In comparison, 90Yttrium – a pure beta emitter – has the potential for excellent mRT therapy and can be labeled to peptides for PPRT. Unlike 177Lutetium, the beta emissions from 90Yttrium are considerably higher energy and cause more issues for staff preparing and administered treatments. Additionally, there is the added blow that post-therapy imaging using 90Yttrium, although possible, is not good quality and therefore does not facilitate comparisons between cycles of treatment and with detailed images provided by diagnostic PET imaging.

Perhaps for these reasons 177Lutetium-Dotatate, with its superior imaging characteristics, attracted initial interest and funding for patient trials, which led to its acceptance as a treatment option for patients with NET.

The low-toxicity of 223Ra makes it a versatile treatment option

223Ra-Cl provides palliative treatment of bone pain in men with prostate cancer and is approved by NICE. Translation of this innovative product, the first clinical use of alpha emitters, was made easier by the physical properties of 223Ra. One per cent of its decay is a gamma emission that conveniently allows the radioactivity to be measured accurately using conventional equipment. Without this, its adoption would be more problematic, slower and costly.

So, in a population that needs treatments with low toxicity, it’s a benefit that it can be administered via a quick injection once a month for six months on an outpatient basis. The treatment requires no complicated radiation protection guidance thanks to the properties of alphas; patients can have it and just go home.  

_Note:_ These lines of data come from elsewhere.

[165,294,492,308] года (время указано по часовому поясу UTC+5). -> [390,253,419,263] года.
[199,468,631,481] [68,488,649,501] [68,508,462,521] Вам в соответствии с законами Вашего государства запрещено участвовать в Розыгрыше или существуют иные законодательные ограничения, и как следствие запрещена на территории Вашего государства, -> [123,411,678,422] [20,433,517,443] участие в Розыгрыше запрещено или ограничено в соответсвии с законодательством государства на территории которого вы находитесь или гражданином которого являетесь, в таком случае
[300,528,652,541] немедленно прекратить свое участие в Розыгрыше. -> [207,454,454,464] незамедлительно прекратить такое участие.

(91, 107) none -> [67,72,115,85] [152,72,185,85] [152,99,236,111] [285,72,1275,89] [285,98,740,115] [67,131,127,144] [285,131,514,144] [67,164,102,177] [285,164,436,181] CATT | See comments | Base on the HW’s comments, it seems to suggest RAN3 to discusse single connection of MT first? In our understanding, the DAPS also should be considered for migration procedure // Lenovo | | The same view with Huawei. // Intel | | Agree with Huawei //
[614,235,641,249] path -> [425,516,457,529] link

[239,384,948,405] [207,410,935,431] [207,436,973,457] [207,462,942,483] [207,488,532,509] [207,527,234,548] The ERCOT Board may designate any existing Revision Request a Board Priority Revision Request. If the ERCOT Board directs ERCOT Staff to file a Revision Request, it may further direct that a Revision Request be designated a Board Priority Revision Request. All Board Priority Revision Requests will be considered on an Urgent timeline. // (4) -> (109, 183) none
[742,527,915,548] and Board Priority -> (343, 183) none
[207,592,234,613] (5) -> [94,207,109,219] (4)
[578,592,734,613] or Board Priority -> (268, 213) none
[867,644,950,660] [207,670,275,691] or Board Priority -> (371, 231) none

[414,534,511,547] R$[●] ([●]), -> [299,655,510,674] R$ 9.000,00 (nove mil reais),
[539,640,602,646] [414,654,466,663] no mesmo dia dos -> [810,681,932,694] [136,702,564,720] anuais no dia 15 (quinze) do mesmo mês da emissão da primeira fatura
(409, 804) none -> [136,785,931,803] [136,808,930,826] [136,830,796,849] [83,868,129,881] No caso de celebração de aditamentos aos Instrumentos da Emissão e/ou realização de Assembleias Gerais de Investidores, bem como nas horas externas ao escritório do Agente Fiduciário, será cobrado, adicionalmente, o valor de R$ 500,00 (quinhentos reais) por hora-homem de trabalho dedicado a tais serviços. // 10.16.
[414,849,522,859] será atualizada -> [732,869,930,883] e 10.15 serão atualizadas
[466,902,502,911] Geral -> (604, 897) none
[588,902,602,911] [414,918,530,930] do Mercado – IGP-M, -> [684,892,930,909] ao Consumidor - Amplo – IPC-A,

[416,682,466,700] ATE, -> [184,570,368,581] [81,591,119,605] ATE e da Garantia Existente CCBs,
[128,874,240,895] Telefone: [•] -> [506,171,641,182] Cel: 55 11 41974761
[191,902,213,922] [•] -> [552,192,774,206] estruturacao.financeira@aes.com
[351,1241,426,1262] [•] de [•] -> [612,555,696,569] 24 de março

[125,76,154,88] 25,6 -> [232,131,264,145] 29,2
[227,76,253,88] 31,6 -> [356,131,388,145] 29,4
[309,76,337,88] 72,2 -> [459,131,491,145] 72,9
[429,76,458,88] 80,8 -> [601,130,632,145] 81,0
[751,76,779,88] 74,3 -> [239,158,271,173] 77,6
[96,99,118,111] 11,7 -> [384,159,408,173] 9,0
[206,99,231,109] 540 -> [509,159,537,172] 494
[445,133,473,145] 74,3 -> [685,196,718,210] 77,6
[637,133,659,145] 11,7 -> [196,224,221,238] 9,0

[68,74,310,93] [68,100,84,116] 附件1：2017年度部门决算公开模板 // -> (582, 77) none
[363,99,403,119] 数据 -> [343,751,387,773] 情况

The importance of discussing post-treatment advice to patients

Nuclear medicine does not function without the whole team: the patient, nuclear medicine physicians, radiologists, imaging technologists, nurses and nuclear medicine physicists. mRT has always required the patient to be consulted.

Post-treatment advice to family and friends on reducing radiation doses requires two-way conversations on the practicalities of life. There must be compromise and understanding on both sides to ensure the best outcomes.

Nuclear medicine theranostics is the ultimate just-in-time medicine. It comprises short-lived radiopharmaceuticals, optimised to deliver high radiation doses to tumours. It benefits from a fast rate of decay, so reduces side effects to other organs. This therapy allows patients to return home with minimal disruption to their lives.

Future innovations in mRT need to consider the benefits beyond clinical trials to ensure acceptance in healthcare systems that need simplicity to ensure long-term sustainability.